Unos instantes después, Candela se separa y lo observa. Repara en un resto de rímel que le ha dejado en la camisa e intenta sacarlo con un dedo.

—Te he manchado todo —le dice con marcado acento andaluz. Pablo se mira.

—No tiene importancia. Contame qué pasó.

—Pues, que no lo sé. Habíamos quedado con José en que lo pasaría a buscar a las ocho. Llegué y toqué el timbre de arriba por si aún estaba con pacientes y, como no me respondía, decidí entrar con mi llave. Había tanto silencio que tuve miedo. Sin embargo, todo parecía estar en orden, tanto en la sala de espera como en la cocina. Hasta que llegué a su consultorio.

Hace una pausa y vuelve a quebrarse. Él le acaricia el rostro y espera hasta que ella pueda continuar.

—Parecía como si estuviera descansando, con la cabeza un poco girada hacia la derecha. Lo llamé pensando que estaba dormido, pero luego vi la sangre en el piso y recién allí me di cuenta de que había un revólver caído a sus pies. Me acerqué, lo toqué, le hablé intentando hacerlo reaccionar, hasta que me di cuenta de que era inútil. Entonces llamé al 911 y avisé a la policía. —Pausa—. Dime, Pablo, ¿José va a morir?

La pregunta es directa y fatal. La mira y ni siquiera tiene que pensar la respuesta. No va a mentirle ni apelar a esas frases de ocasión que invitan a la fe. Hace tiempo que ha aprendido a no caer en las redes fatales de la esperanza.

—No lo sé. Todavía no pude hablar con nadie y ni siquiera entiendo qué estamos haciendo acá. Esto parece una pesadilla.

Ella asiente.

—¿Sabes? La policía me ha dicho que seguramente volverán a interrogarme. ¿Qué más podría decirles, si no sé nada? A no ser que sea sospechosa de algo, pero tampoco sé de qué, si José… —se interrumpe angustiada—. Pues, que se ha disparado él mismo. ¿O no?

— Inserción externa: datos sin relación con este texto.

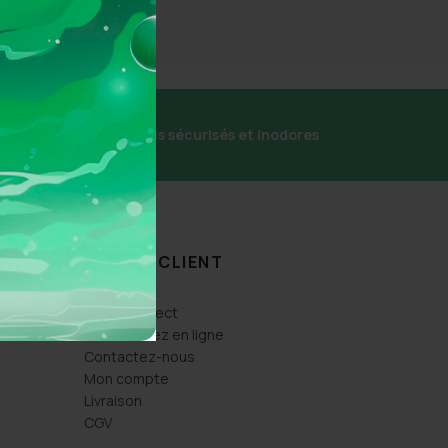
écurisé
Colis sécurisés et inodores
ESPACE CLIENT
Click & Collect
Commandez en ligne
Contactez-nous
Mon compte
Livraison
CGV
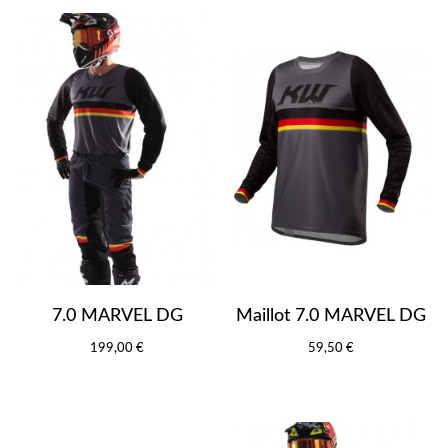
7.0 MARVEL DG
Maillot 7.0 MARVEL DG
199,00 €
59,50 €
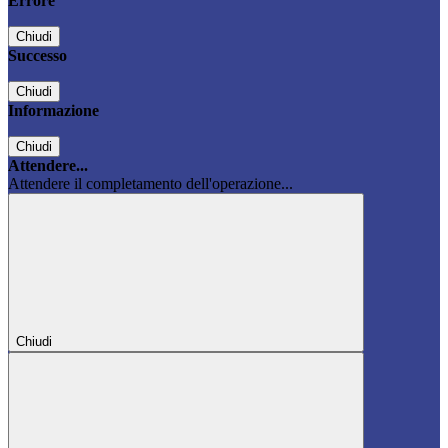
Errore
Chiudi
Successo
Chiudi
Informazione
Chiudi
Attendere...
Attendere il completamento dell'operazione...
Chiudi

Pablo hace una pausa antes de responder.

—Es probable. Pero vos lo encontraste, y en esta circunstancia no pueden descartar a nadie. —Percibe el temor en su mirada y la acaricia—. No tengas miedo. No voy a dejarte sola.

Candela lo mira, asustada pero agradecida.

La puerta de la sala de Terapia Intensiva se abre y la voz de un médico de extrema delgadez los interrumpe. En el guardapolvo tiene bordado su nombre: Dr. Daniel Antúnez.

—Familiares de José Heredia.

 

Ambos se ponen de pie y Helena se acerca corriendo. Pablo siente que su corazón se acelera. Intenta leer en la actitud del médico lo que tiene para decirles, pero no puede. El gesto de indiferencia es parte de las condiciones que desarrollan quienes trabajan en la frontera entre la vida y la muerte. Y, a pesar de su juventud, el doctor Antúnez ya lo ha adquirido.